Tiyi enarcó una de sus cejas.
—La Casa de la Correspondencia del Faraón es un organismo de gran importancia para Kemet. Más allá de los enlaces matrimoniales se esconden intereses que, seguramente, tú ya conoces, y que es conveniente vigilar con atención —puntualizó Tiyi—. Nos afecta a todos.
Las palabras de la reina sonaron en los oídos del escriba como lo que eran, una velada preocupación por el futuro próximo. Después de casi dos años trabajando en aquella oficina, Neferhor conocía perfectamente cuál era la situación real de Kemet, más allá de su querido valle. Al joven se le antojaba tan frágil que se había preocupado de estudiar los detalles que la rodeaban. Las cartas de amistad estaban bien, pero estas envolvían asuntos de toda índole que jaba tanpodían no resultar provechosos para Egipto.

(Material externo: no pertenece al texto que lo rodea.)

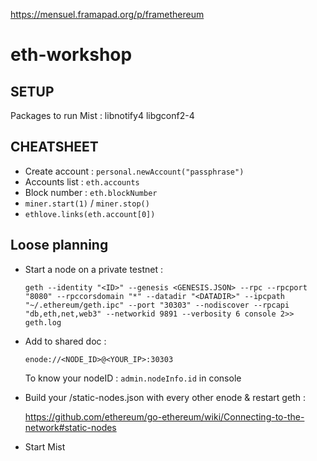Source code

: https://mensuel.framapad.org/p/framethereum

# eth-workshop

## SETUP

Packages to run Mist : libnotify4 libgconf2-4

## CHEATSHEET

* Create account : `personal.newAccount("passphrase")`
* Accounts list : `eth.accounts`
* Block number : `eth.blockNumber`
* `miner.start(1)` / `miner.stop()`
* `ethlove.links(eth.account[0])`

## Loose planning

* Start a node on a private testnet :

    `geth --identity "<ID>" --genesis <GENESIS.JSON> --rpc --rpcport "8080" --rpccorsdomain "*" --datadir "<DATADIR>" --ipcpath "~/.ethereum/geth.ipc" --port "30303" --nodiscover --rpcapi "db,eth,net,web3" --networkid 9891 --verbosity 6 console 2>> geth.log`

* Add to shared doc :

    `enode://<NODE_ID>@<YOUR_IP>:30303`

    To know your nodeID : `admin.nodeInfo.id` in console

* Build your <DATADIR>/static-nodes.json with every other enode & restart geth :

    https://github.com/ethereum/go-ethereum/wiki/Connecting-to-the-network#static-nodes

* Start Mist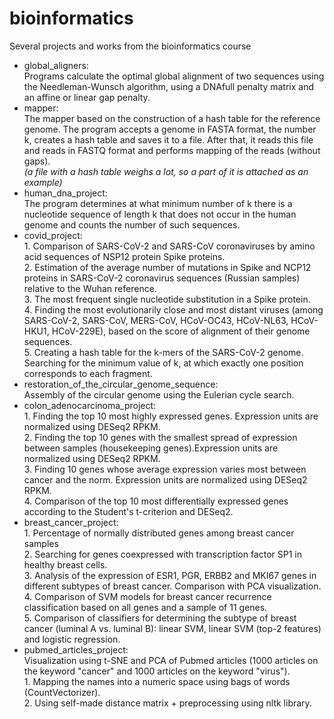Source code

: # bioinformatics
Several projects and works from the bioinformatics course   
* global_aligners: <br>Programs calculate the optimal global alignment of two sequences using the Needleman-Wunsch algorithm, using a DNAfull penalty matrix and an affine or linear gap penalty.<br>
* mapper: <br>The mapper based on the construction of a hash table for the reference genome. The program accepts a genome in FASTA format, the number k, creates a hash table and saves it to a file. After that, it reads this file and reads in FASTQ format and performs mapping of the reads (without gaps).<br>
*(a file with a hash table weighs a lot, so a part of it is attached as an example)*<br>
* human_dna_project: <br>The program determines at what minimum number of k there is a nucleotide sequence of length k that does not occur in the human genome and counts the number of such sequences.
* covid_project: <br>1. Comparison of SARS-CoV-2 and SARS-CoV coronaviruses by amino acid sequences of NSP12 protein Spike proteins.<br>2. Estimation of the average number of mutations in Spike and NCP12 proteins in SARS-CoV-2 coronavirus sequences (Russian samples) relative to the Wuhan reference.<br>3. The most frequent single nucleotide substitution in a Spike protein.<br>4. Finding the most evolutionarily close and most distant viruses (among SARS-CoV-2, SARS-CoV, MERS-CoV, HCoV-OC43, HCoV-NL63, HCoV-HKU1, HCoV-229E), based on the score of alignment of their genome sequences.<br>5. Creating a hash table for the k-mers of the SARS-CoV-2 genome. Searching for the minimum value of k, at which exactly one position corresponds to each fragment. <br>
* restoration_of_the_circular_genome_sequence: <br>Assembly of the circular genome using the Eulerian cycle search.
* colon_adenocarcinoma_project:<br>1. Finding the top 10 most highly expressed genes. Expression units are normalized using DESeq2 RPKM.<br>2. Finding the top 10 genes with the smallest spread of expression between samples (housekeeping genes).Expression units are normalized using DESeq2 RPKM.<br>3. Finding 10 genes whose average expression varies most between cancer and the norm. Expression units are normalized using DESeq2 RPKM.<br>4. Comparison of the top 10 most differentially expressed genes according to the Student's t-criterion and DESeq2.
* breast_cancer_project:<br>1. Percentage of normally distributed genes among breast cancer samples<br>2. Searching for genes coexpressed with transcription factor SP1 in healthy breast cells.<br>3. Analysis of the expression of ESR1, PGR, ERBB2 and MKI67 genes in different subtypes of breast cancer. Comparison with PCA visualization.<br>4. Comparison of SVM models for breast cancer recurrence classification based on all genes and a sample of 11 genes.<br>5. Comparison of classifiers for determining the subtype of breast cancer (luminal A vs. luminal B): linear SVM, linear SVM (top-2 features) and logistic regression.
* pubmed_articles_project:<br>Visualization using t-SNE and PCA of Pubmed articles (1000 articles on the keyword "cancer" and 1000 articles on the keyword "virus").<br>1. Mapping the names into a numeric space using bags of words (CountVectorizer). <br>2. Using self-made distance matrix + preprocessing using nltk library.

Un día, mientras curioseaba por los archivos, Neferhor descubrió que, durante el último año, solo las donaciones de oro entregadas a los reinos de Mitanni, Asiria y Babilonia habían ascendido a mil doscientos kilos; una cantidad más que generosa que le invitó a considerar de dónde procedía la paz de la que habían disfrutado durante aquellos años. En todo el Oriente Próximo estaba arraigada la idea de que el oro crecía en Egipto como el grano en sus campos. Qué menos que sacar provecho de ello, aunque fuera como países conquistados. Todo era negociable, sobre todo con un faraón que se había mostrado proclive a ello desde el principio. Si los tratados de paz podían estrecharse con buenos acuerdos comerciales, mucho mejor, sobre todo si aquel inagotable filón de tan precioso metal revertía en su favor. La venta de princesas había supuesto uno de los negocios más provechosos. Casi todos los países aliados de Egipto habían emparentado con el faraón y recibido su protección. Esto tenía muchas ventajas, y enseguida se dieron cuenta de que era mejor ser un vasallo rico que un permanente enemigo anclado en la penuria. Las dotes enviadas con sus mujeres al señor de la Tierra Negra no eran nada comparadas con los beneficios que obtendrían por ello.